• _CONSIGNAS DEL EJERCICIO_
1. Copia del texto sobre el TLC el tramo que va desde "Pese al rótulo" hasta "estrategia competitiva propia.".
2. Completa la parte siguiente del texto sobre el TLC, empezando justo después de su última oración.
[FRAGMENTO DEL TEXTO]
Quito, 18 de marzo de 2006

Pese al rótulo que sus mentalizadores le pusieron al tipo de acuerdo comercial que nos quieren imponer con complicidad de un importante sector del status quo criollo, el TLC es en último lugar un tratado de libre comercio. Muy por el contrario es un acuerdo de protección bilateral, incompatible, en su concepción, con la idea del comercio libre, pues pretende perpetuar las prebendas de ciertos sectores productivos locales, a cambio de garantizar para las compañías norteamericanas mercados cautivos para sus productos, proveedores de materias primas sin ningún poder de negociación, compradores cautivos de sus insumos y tecnologías, y la anulación de cualquier potencial nacional para plantear una estrategia competitiva propia.
[/FRAGMENTO DEL TEXTO]
[CONJUNTO DE REGISTROS]
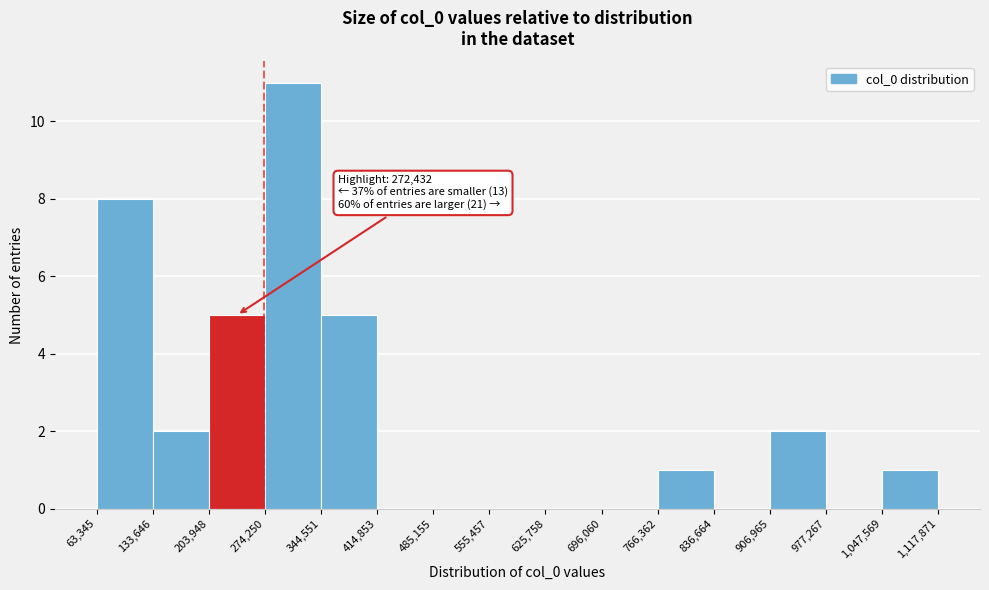

Over which range of the x-axis is the bar tallest?

274,250 to 344,551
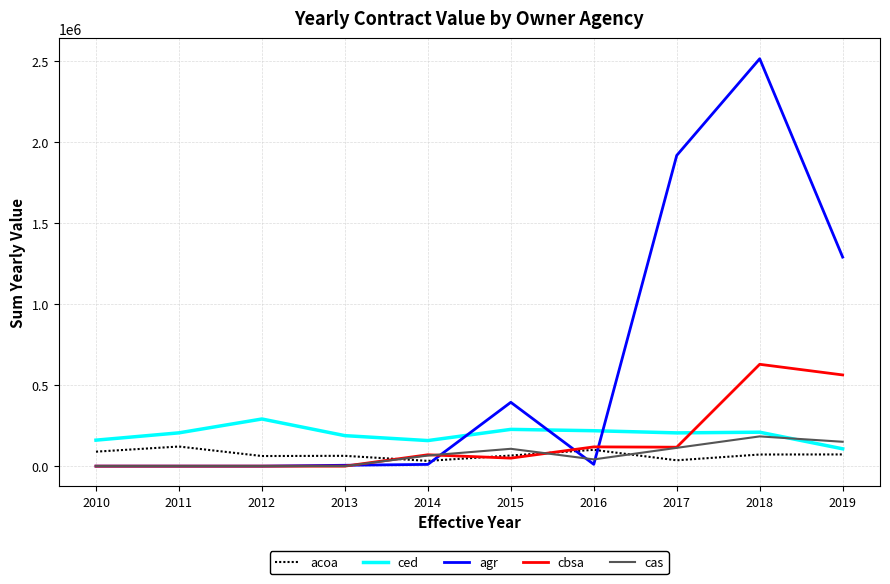

Between which two adjacent categories do agr and ced first intersect?

2014 and 2015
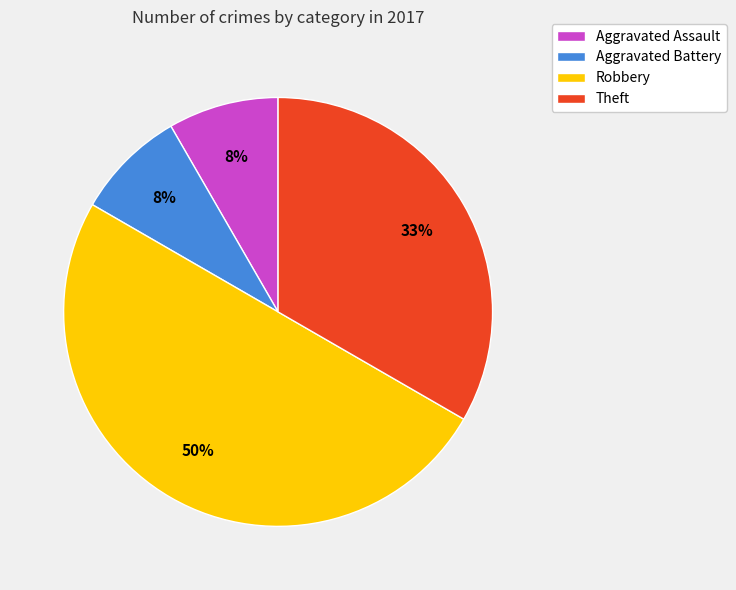

Does Theft represent more than half of the total?

No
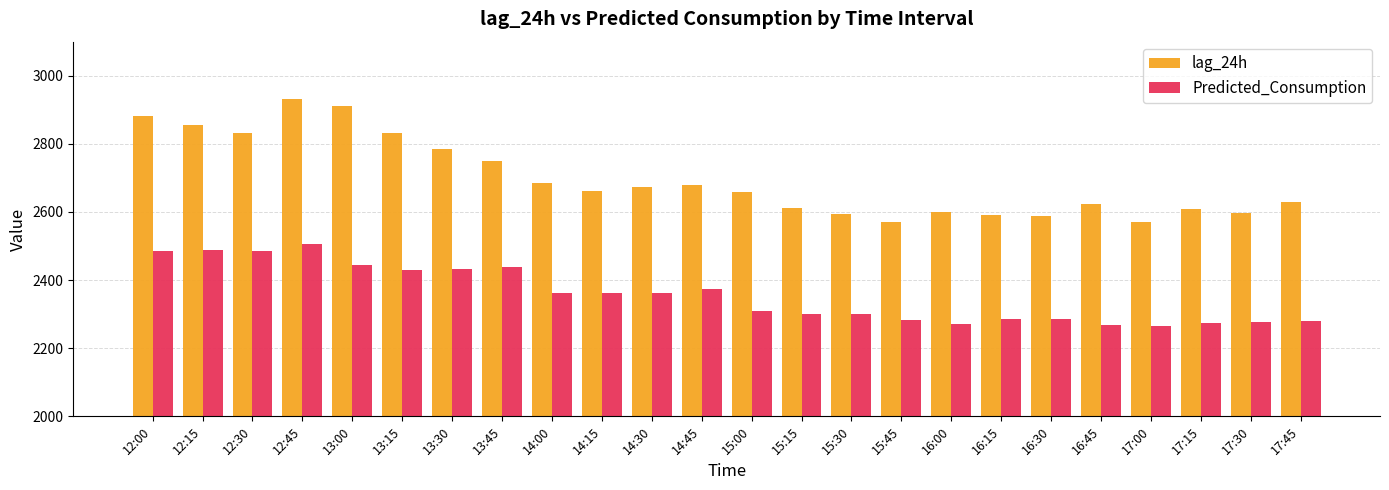

What is the difference between the highest and lowest values at 13:00?

466.9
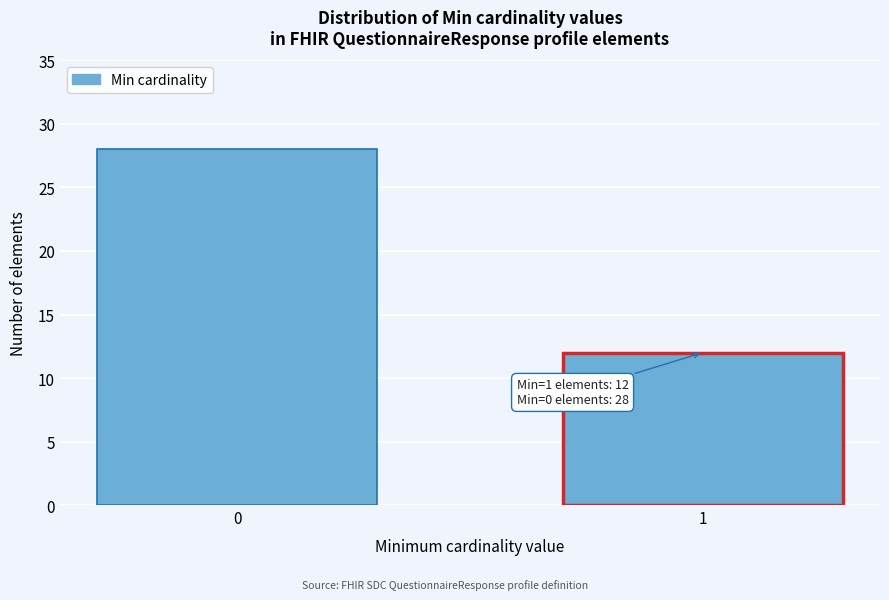

Reading left to right, what are all the values shown in this chart?

28	12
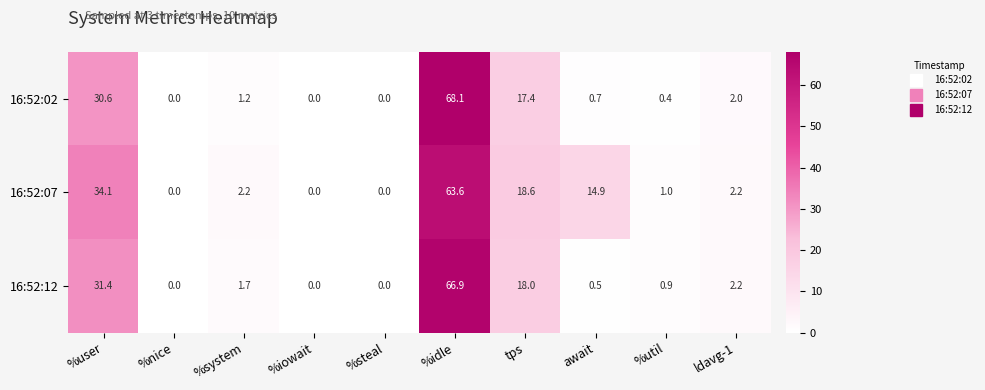

The value of 16:52:07 at tps is 18.6. True or false?

True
[/CONJUNTO DE REGISTROS]
• _RESPUESTAS_
1.
Pese al rótulo que sus mentalizadores le pusieron al tipo de acuerdo comercial que nos quieren imponer con complicidad de un importante sector del status quo criollo, el TLC es en último lugar un tratado de libre comercio. Muy por el contrario es un acuerdo de protección bilateral, incompatible, en su concepción, con la idea del comercio libre, pues pretende perpetuar las prebendas de ciertos sectores productivos locales, a cambio de garantizar para las compañías norteamericanas mercados cautivos para sus productos, proveedores de materias primas sin ningún poder de negociación, compradores cautivos de sus insumos y tecnologías, y la anulación de cualquier potencial nacional para plantear una estrategia competitiva propia.

2.
Como acertadamente lo anota Eduardo Gudynas, eminente investigador del D3E y de CLAES: "A pesar del rótulo de 'libre comercio', los 'TLC convencionales' en realidad no liberalizan todo el universo de mercaderías y servicios, sino que establecen reglas para un comercio asimétrico, donde se mantienen niveles de protección o salvaguarda en sectores sensibles propios, mientras que se busca que la contraparte otorgue las mayores aperturas posibles".

Mantener protección en "sectores sensibles propios", en muchos casos significa mantener de forma artificial una capacidad competitiva local; mientras que buscar apertura en muchos de los sectores en los que "nuestros" negociadores estás basando todos sus esfuerzos, puede perpetuar nuestra dependencia estratégica, tecnológica y política.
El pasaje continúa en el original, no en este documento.